Diese hatte zwar einige Läufer im Schlepptau, die sich aber lieber von
ihr ziehen ließen. Zumindest konnte sie, wie sie im Interview auch bestätigte,
die Gunst der die erste Frau begleitenden Inlineskater von der Truppe der
tuesday-night-Skater nutzen und das „Bad in der Menge“ machte ihr
keine Probleme. Der Weg nach Frankfurt hat sich für die zierliche
Mittdreißigerin einmal mehr gelohnt. Im
Ziel begann dann der zweite Halb-Marathon, nämlich der ewig lange Weg
hinauf ins Einkaufszentrum zur Zielverpflegung. Liebe Freunde von Spiridon:
hier müßt Ihr wirklich was tun, das war ein Kritikpunkt, der mir fast
von allen Seiten entgegengerufen wurde. Alles in allem ist das Debut
wirklich gelungen, kleine Ausnahmen bestätigen nur die Regel. Ich habe
mit vielen Aktiven gesprochen, die meisten fanden die Strecke richtig gut,
ein paar gab es natürlich, denen die Waldrunde besser gefallen hat.

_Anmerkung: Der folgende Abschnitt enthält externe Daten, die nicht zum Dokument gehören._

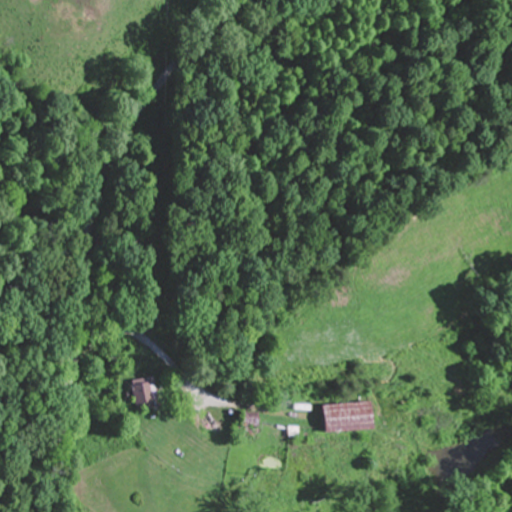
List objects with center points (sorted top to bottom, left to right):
road: (89, 229)
building: (144, 392)
building: (346, 419)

Der
ETSV Lauda (das liegt in der Nähe von Heilbronn) z.B. reist jedes Jahr
extra im Pulk zum Halbmarathon an und die Jungs und Mädels (dieses Jahr
ein rundes Dutzend) waren einstimmig begeistert. Fast ausnahmslos wurde
das Gewusel auf der Innenstadtrunde bemängelt. Frank Zimmer (LG Eintracht
Frankfurt, 14. Mann mit 1:13:40 h) bemängelte diesen Teil des Kurses als
„schlimm“, Joyce Kandie, 2. Frau mit fast 7 min Rückstand auf „Lumi“
befand gar „the Joggers were a problem“ – und meint mit
„Joggers“ immerhin auch noch Läufer, die im vorderen Drittel
mitlaufen. Und
hier noch einige Stimmen und Anekdötchen: Jürgen
Zehnder vom TSV Pfungstadt machte heute seinem Namen Ehre und wurde
Zehnter im Gesamteinlauf. Seine 1:11:54 h reichten ihm trotzdem nur zum 6.

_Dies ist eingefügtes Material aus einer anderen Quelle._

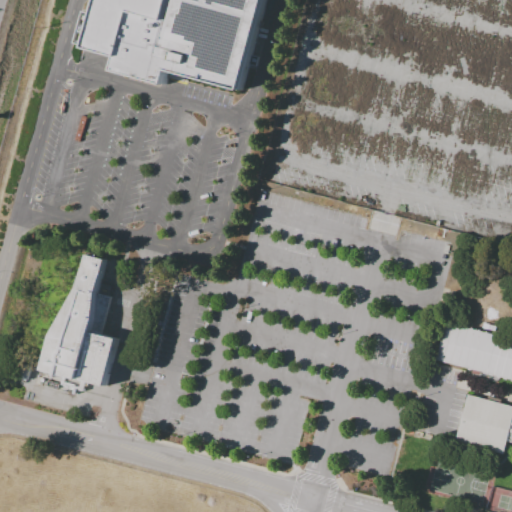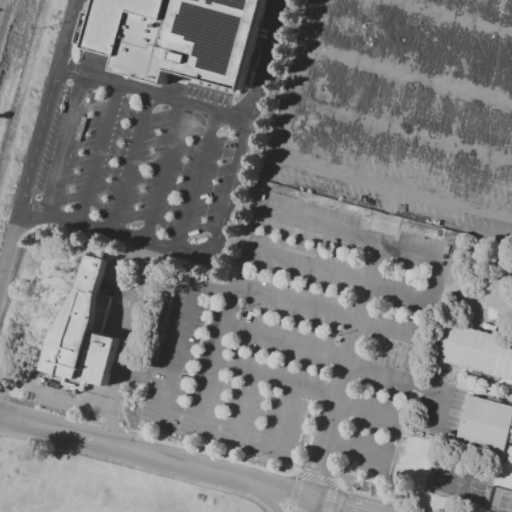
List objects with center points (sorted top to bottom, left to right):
road: (1, 5)
road: (454, 14)
building: (179, 38)
building: (182, 40)
road: (269, 62)
road: (296, 75)
road: (407, 77)
road: (115, 84)
parking lot: (402, 109)
road: (211, 111)
road: (401, 132)
road: (40, 135)
road: (65, 145)
road: (97, 154)
road: (130, 163)
parking lot: (135, 165)
road: (164, 172)
road: (196, 182)
road: (395, 187)
road: (229, 204)
road: (98, 229)
road: (349, 234)
road: (340, 274)
road: (213, 290)
road: (432, 297)
road: (328, 313)
building: (85, 326)
building: (85, 336)
road: (127, 343)
road: (286, 343)
parking lot: (306, 345)
building: (476, 350)
building: (477, 353)
road: (176, 354)
road: (217, 359)
road: (345, 371)
road: (395, 379)
road: (277, 381)
road: (244, 408)
road: (439, 409)
road: (386, 413)
road: (283, 418)
road: (30, 424)
building: (485, 424)
building: (487, 427)
road: (76, 436)
road: (355, 455)
road: (202, 471)
park: (460, 483)
road: (268, 500)
road: (336, 505)
park: (505, 505)
road: (311, 506)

Platz in der stark besetzten Altersklasse M20. Seiner Freundin Tanja Jones
erging es da besser, sie wurde in der W20 2. mit 1:27:07 h. Die
für den ASC Darmstadt startenden Brüder Gamachu und Eba Roba wurden
Dritter und Vierter in der Gesamtwertung. Sie beurteilten die Strecke als
„gut“, das Wetter als „zu kalt“, ursprünglich hätten sie 1:04 h
laufen wollen (letztlich waren’s 1:07:26 und 1:07:49 h). Allein.. mir
fehlt der Glaube – in Mörfelden Mitte Januar liefen die beiden bei –
10° noch im Singlet durch den Wald... Bei der Siegerehrung freute sich
der Moderator übrigens, 2 Läufer aus Hessen aufs Treppchen rufen zu können.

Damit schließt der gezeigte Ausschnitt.